Hello @Michal_Szymanowski , It seems that for some reason your post was marked as a spam and I’ve just noticed.
Is this still an issue?
Hi @Lukasz_Oles
Thanks for reaching out!
So the situation is a bit mixed. After I posted this, Bastien reached out to me in a private chat and explained that those initial restarts in my screenshots were actually caused by a platform incident (https://status.koyeb.com/cmfb1f2iw000xi0nw0gst3v7m). That part makes sense and was resolved.
But here’s the thing, I’m still seeing instability. It’s really puzzling. Everything ran perfectly for 5 days straight, zero issues, and then today I get hit with multiple health check failures and restarts again. The backend load today hasn’t changed at all - actually yesterday it was even higher and there were no problems whatsoever.
My app is a high availability API that uses Chrome headless through Playwright. The health checks are super simple - just launch Chrome and close it. I recently migrated from traditional containers where this setup didn’t have these kinds of issues, so I’m still getting used to the microVM architecture and wondering if Chrome headless might need some specific tuning for this environment.
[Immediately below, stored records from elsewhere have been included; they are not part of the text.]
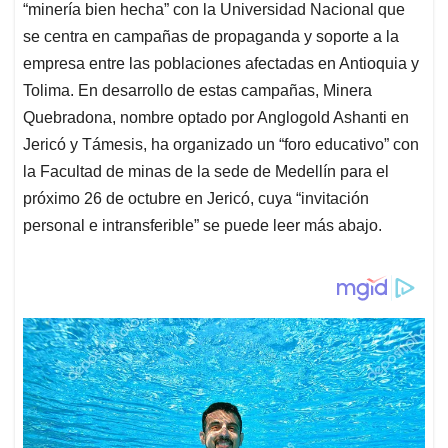
“minería bien hecha” con la Universidad Nacional que
se centra en campañas de propaganda y soporte a la
empresa entre las poblaciones afectadas en Antioquia y
Tolima. En desarrollo de estas campañas, Minera
Quebradona, nombre optado por Anglogold Ashanti en
Jericó y Támesis, ha organizado un “foro educativo” con
la Facultad de minas de la sede de Medellín para el
próximo 26 de octubre en Jericó, cuya “invitación
personal e intransferible” se puede leer más abajo.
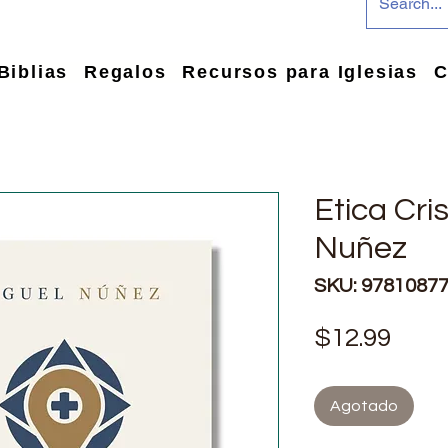
Biblias
Regalos
Recursos para Iglesias
C
Etica Cri
Nuñez
SKU: 9781087
Prec
$12.99
Agotado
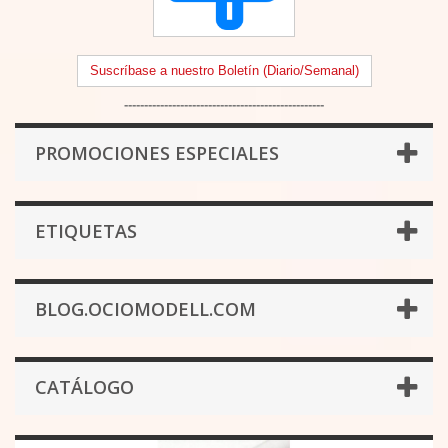
Suscríbase a nuestro Boletín (Diario/Semanal)
--------------------------------------------------
PROMOCIONES ESPECIALES
ETIQUETAS
BLOG.OCIOMODELL.COM
CATÁLOGO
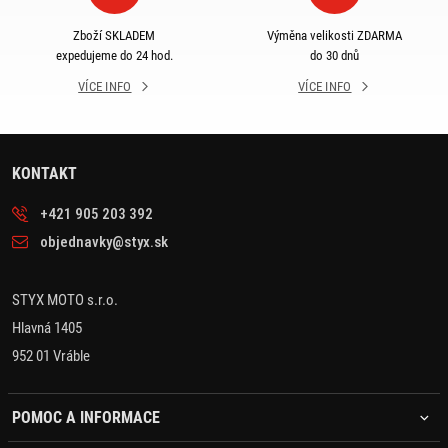
Zboží SKLADEM
Výměna velikosti ZDARMA
expedujeme do 24 hod.
do 30 dnů
VÍCE INFO
VÍCE INFO
KONTAKT
+421 905 203 392
objednavky@styx.sk
STYX MOTO s.r.o.
Hlavná 1405
952 01 Vráble
POMOC A INFORMACE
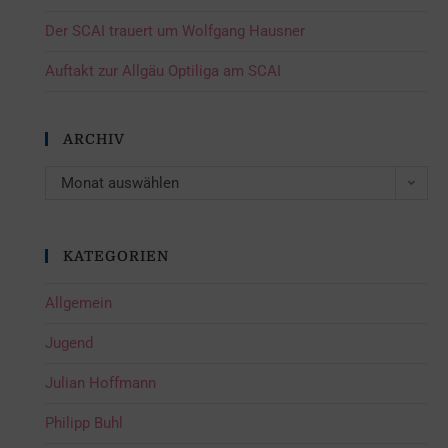
Der SCAI trauert um Wolfgang Hausner
Auftakt zur Allgäu Optiliga am SCAI
ARCHIV
Monat auswählen
KATEGORIEN
Allgemein
Jugend
Julian Hoffmann
Philipp Buhl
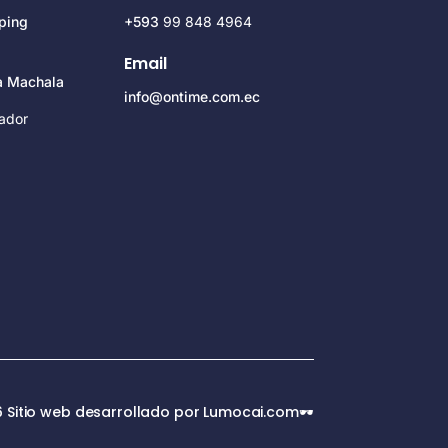
ping
+593
99 848 4964
Email
za Machala
info@ontime.com.ec
ador
 Sitio web desarrollado por Lumocai.com🕶️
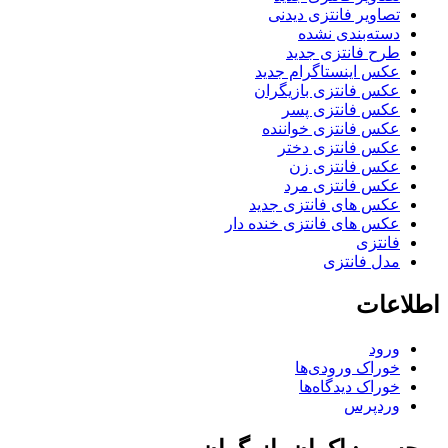
تصاویر فانتزی دیدنی
دسته‌بندی نشده
طرح فانتزی جدید
عکس اینستاگرام جدید
عکس فانتزی بازیگران
عکس فانتزی پسر
عکس فانتزی خواننده
عکس فانتزی دختر
عکس فانتزی زن
عکس فانتزی مرد
عکس های فانتزی جدید
عکس های فانتزی خنده دار
فانتزی
مدل فانتزی
اطلاعات
ورود
خوراک ورودی‌ها
خوراک دیدگاه‌ها
وردپرس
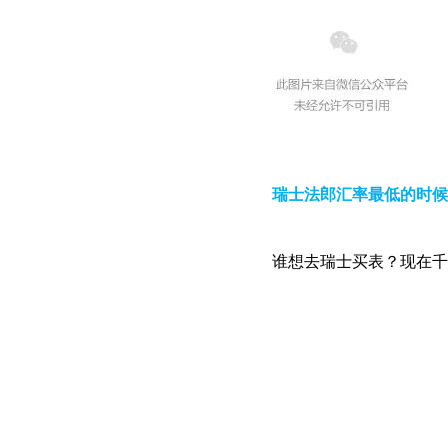
瑞士法郎汇率最低的时候
谁想去瑞士买表？现在千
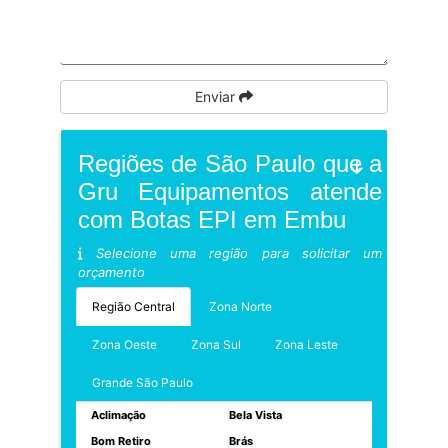
Enviar
Regiões de São Paulo que a
Gru Equipamentos atende
com Botas EPI em Embu
Selecione uma região para solicitar um
orçamento
Região Central
Zona Norte
Zona Oeste
Zona Sul
Zona Leste
Grande São Paulo
Aclimação
Bela Vista
Bom Retiro
Brás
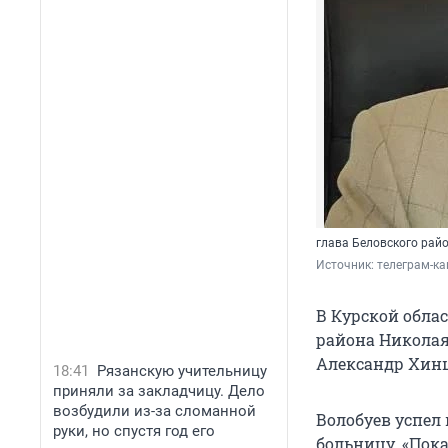
глава Беловского рай
Источник: 
телеграм-ка
В Курской обла
района Николая
Александр Хин
18:41
Рязанскую учительницу
приняли за закладчицу. Дело
возбудили из-за сломанной
Волобуев успел 
руки, но спустя год его
больницу. «Пока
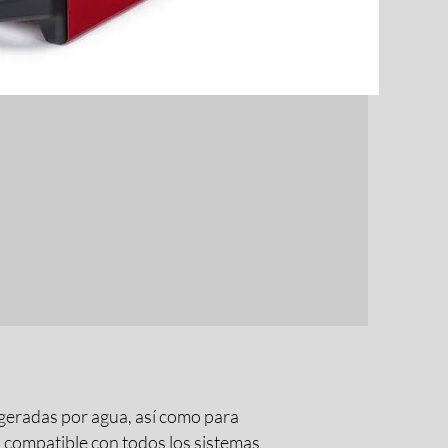
igeradas por agua, así como para
s compatible con todos los sistemas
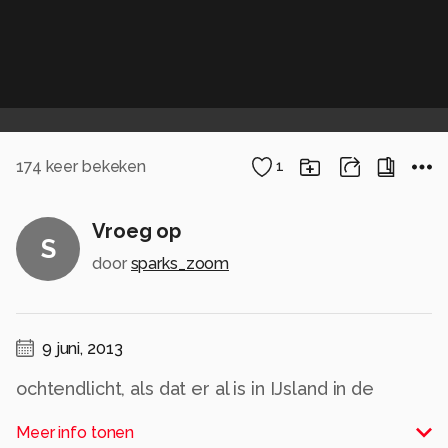
174
keer bekeken
1
Vroeg op
S
door
sparks_zoom
9 juni, 2013
ochtendlicht, als dat er al is in IJsland in de
zomer, lekker ontbijten op een bankje bij de hut.
Meer info tonen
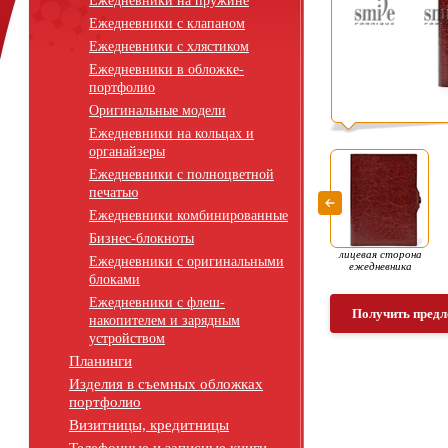
Ежедневники на пружине
Ежедневники с клапаном
Ежедневники с хлястиком
Ежедневники в обложке-
портфолио
Оригинальные модели
Ежедневники на кольцах и
органайзеры
Ежедневники с полноцветной
печатью
Ежедневники комбинированные
Бизнес-блокноты
лицевая сторона
Ежедневники с оригинальными
ежедневника
блоками
Ежедневники с флеш-
Получить предл
накопителем и зарядным
устройством
Планинги
Изделия в съемных обложках
портфолио
Визитницы, кредитницы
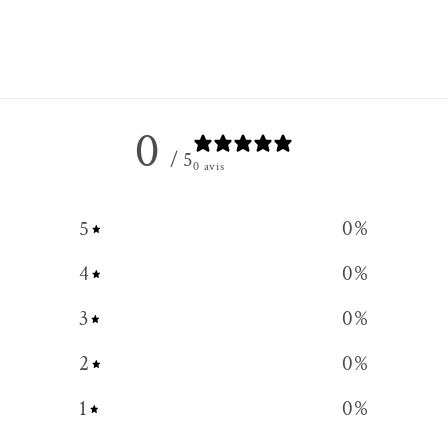
0
/ 5
0 avis
5
0
%
4
0
%
3
0
%
2
0
%
1
0
%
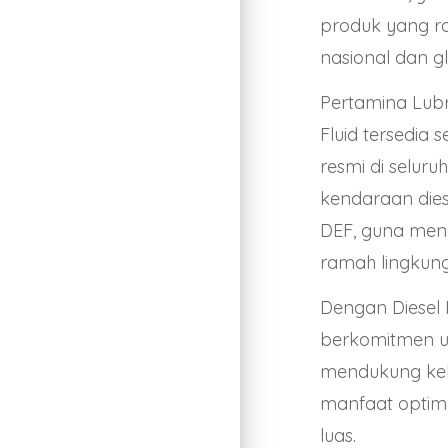
produk yang r
nasional dan g
Pertamina Lubr
Fluid tersedia s
resmi di selur
kendaraan die
DEF, guna men
ramah lingkung
Dengan Diesel 
berkomitmen un
mendukung keb
manfaat optim
luas.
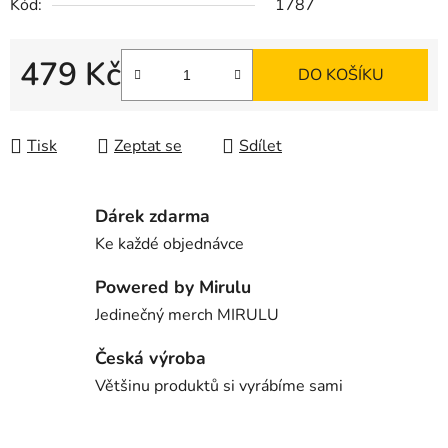
Kód:
1787
479 Kč
DO KOŠÍKU
Měrná cena:
Tisk
Zeptat se
Sdílet
Dárek zdarma
Ke každé objednávce
Powered by Mirulu
Jedinečný merch MIRULU
Česká výroba
Většinu produktů si vyrábíme sami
I’ve tried scaling up to bigger instances thinking it might be a resource thing, but that didn’t help. Looking at the metrics, CPU and memory usage look fine - doesn’t seem like a leak or resource exhaustion. I’m currently running in Frankfurt.
I’m really curious if this is just how Chrome headless behaves on microVMs and if there are any specific optimizations I should consider. Has anyone else run into similar issues with Playwright workloads? Any tips or best practices from the team?
I’m experimenting with different regions and Playwright configs, but honestly the inconsistent pattern makes me think I need to better understand how to optimize for this architecture.
Any insights would be super helpful!